──────── Information given ────────
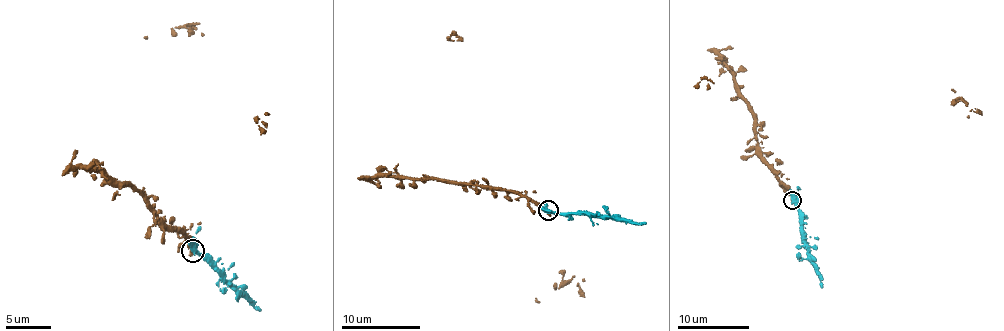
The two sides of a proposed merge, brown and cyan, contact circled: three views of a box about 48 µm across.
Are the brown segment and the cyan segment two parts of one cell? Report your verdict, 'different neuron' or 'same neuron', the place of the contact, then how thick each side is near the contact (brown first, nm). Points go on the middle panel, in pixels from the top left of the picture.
same neuron; place (548, 210); calibres 280 and 440 nm

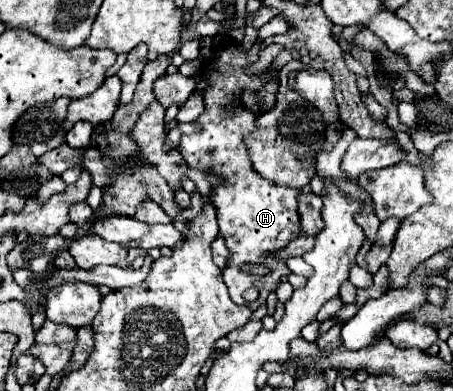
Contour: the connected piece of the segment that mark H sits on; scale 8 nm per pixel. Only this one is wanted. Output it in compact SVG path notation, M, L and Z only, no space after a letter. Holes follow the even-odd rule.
M239 44L223 46L211 54L209 62L205 64L209 80L209 88L203 94L205 112L195 120L199 130L181 138L179 152L191 168L205 172L207 168L217 168L217 172L223 176L223 182L213 186L211 192L211 202L217 210L219 234L225 238L225 244L231 250L229 264L223 270L223 280L233 300L243 298L243 292L249 286L257 286L259 298L251 302L251 310L255 310L267 300L267 294L277 288L279 278L291 274L285 262L275 260L269 256L269 252L285 248L291 240L295 240L301 232L301 224L297 214L299 190L261 178L261 174L257 174L253 168L245 146L245 136L257 130L257 118L261 112L265 112L265 102L261 98L263 86L273 80L279 82L279 70L275 68L275 62L271 62L261 74L249 74L249 66L247 50ZM245 264L261 264L269 270L269 274L253 276L243 268Z

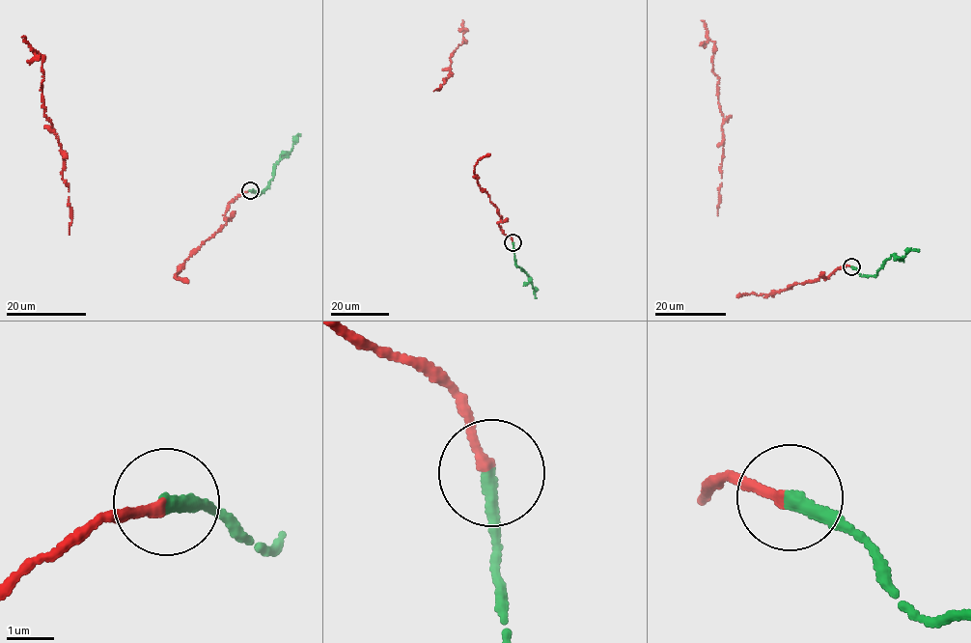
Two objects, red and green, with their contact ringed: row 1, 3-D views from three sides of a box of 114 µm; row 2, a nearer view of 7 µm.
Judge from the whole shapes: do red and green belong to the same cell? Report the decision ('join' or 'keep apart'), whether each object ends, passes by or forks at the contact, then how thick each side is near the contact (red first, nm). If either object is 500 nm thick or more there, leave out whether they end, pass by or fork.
join; red ends; green ends; calibres 200 and 320 nm

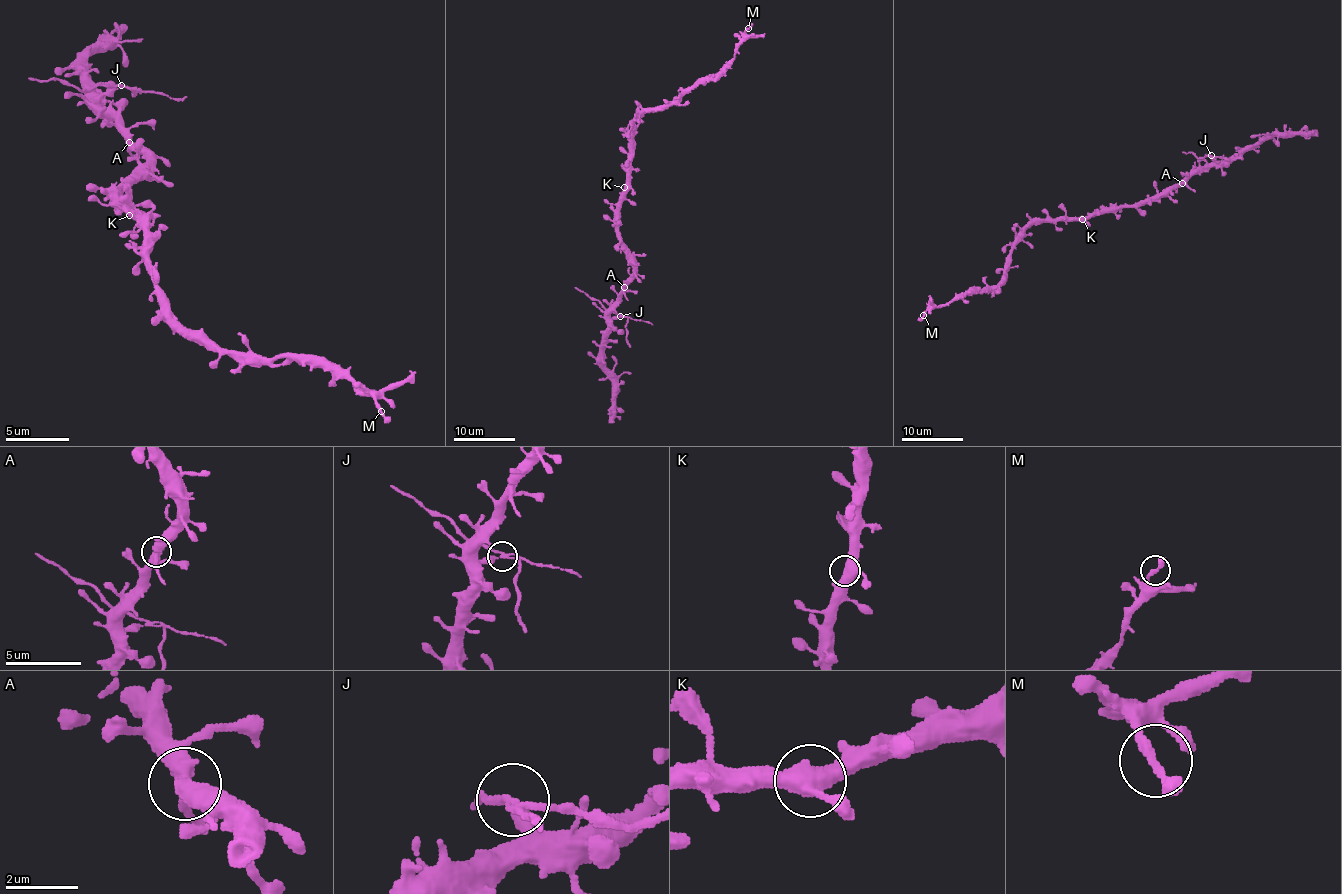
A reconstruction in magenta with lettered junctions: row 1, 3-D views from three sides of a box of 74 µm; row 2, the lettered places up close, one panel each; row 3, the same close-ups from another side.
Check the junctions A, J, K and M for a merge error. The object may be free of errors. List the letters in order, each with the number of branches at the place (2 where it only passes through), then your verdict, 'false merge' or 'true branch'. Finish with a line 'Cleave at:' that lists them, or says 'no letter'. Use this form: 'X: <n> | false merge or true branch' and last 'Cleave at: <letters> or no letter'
A: 3 | true branch
J: 3 | false merge
K: 3 | true branch
M: 2 | true branch
Cleave at: J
────────
What the task needs is the material above repeated exactly, pictures excepted.

• Solution for this task:
The two sides of a proposed merge, brown and cyan, contact circled: three views of a box about 48 µm across.
Are the brown segment and the cyan segment two parts of one cell? Report your verdict, 'different neuron' or 'same neuron', the place of the contact, then how thick each side is near the contact (brown first, nm). Points go on the middle panel, in pixels from the top left of the picture.
same neuron; place (548, 210); calibres 280 and 440 nm

Contour: the connected piece of the segment that mark H sits on; scale 8 nm per pixel. Only this one is wanted. Output it in compact SVG path notation, M, L and Z only, no space after a letter. Holes follow the even-odd rule.
M239 44L223 46L211 54L209 62L205 64L209 80L209 88L203 94L205 112L195 120L199 130L181 138L179 152L191 168L205 172L207 168L217 168L217 172L223 176L223 182L213 186L211 192L211 202L217 210L219 234L225 238L225 244L231 250L229 264L223 270L223 280L233 300L243 298L243 292L249 286L257 286L259 298L251 302L251 310L255 310L267 300L267 294L277 288L279 278L291 274L285 262L275 260L269 256L269 252L285 248L291 240L295 240L301 232L301 224L297 214L299 190L261 178L261 174L257 174L253 168L245 146L245 136L257 130L257 118L261 112L265 112L265 102L261 98L263 86L273 80L279 82L279 70L275 68L275 62L271 62L261 74L249 74L249 66L247 50ZM245 264L261 264L269 270L269 274L253 276L243 268Z

Two objects, red and green, with their contact ringed: row 1, 3-D views from three sides of a box of 114 µm; row 2, a nearer view of 7 µm.
Judge from the whole shapes: do red and green belong to the same cell? Report the decision ('join' or 'keep apart'), whether each object ends, passes by or forks at the contact, then how thick each side is near the contact (red first, nm). If either object is 500 nm thick or more there, leave out whether they end, pass by or fork.
join; red ends; green ends; calibres 200 and 320 nm

A reconstruction in magenta with lettered junctions: row 1, 3-D views from three sides of a box of 74 µm; row 2, the lettered places up close, one panel each; row 3, the same close-ups from another side.
Check the junctions A, J, K and M for a merge error. The object may be free of errors. List the letters in order, each with the number of branches at the place (2 where it only passes through), then your verdict, 'false merge' or 'true branch'. Finish with a line 'Cleave at:' that lists them, or says 'no letter'. Use this form: 'X: <n> | false merge or true branch' and last 'Cleave at: <letters> or no letter'
A: 3 | true branch
J: 3 | false merge
K: 3 | true branch
M: 2 | true branch
Cleave at: J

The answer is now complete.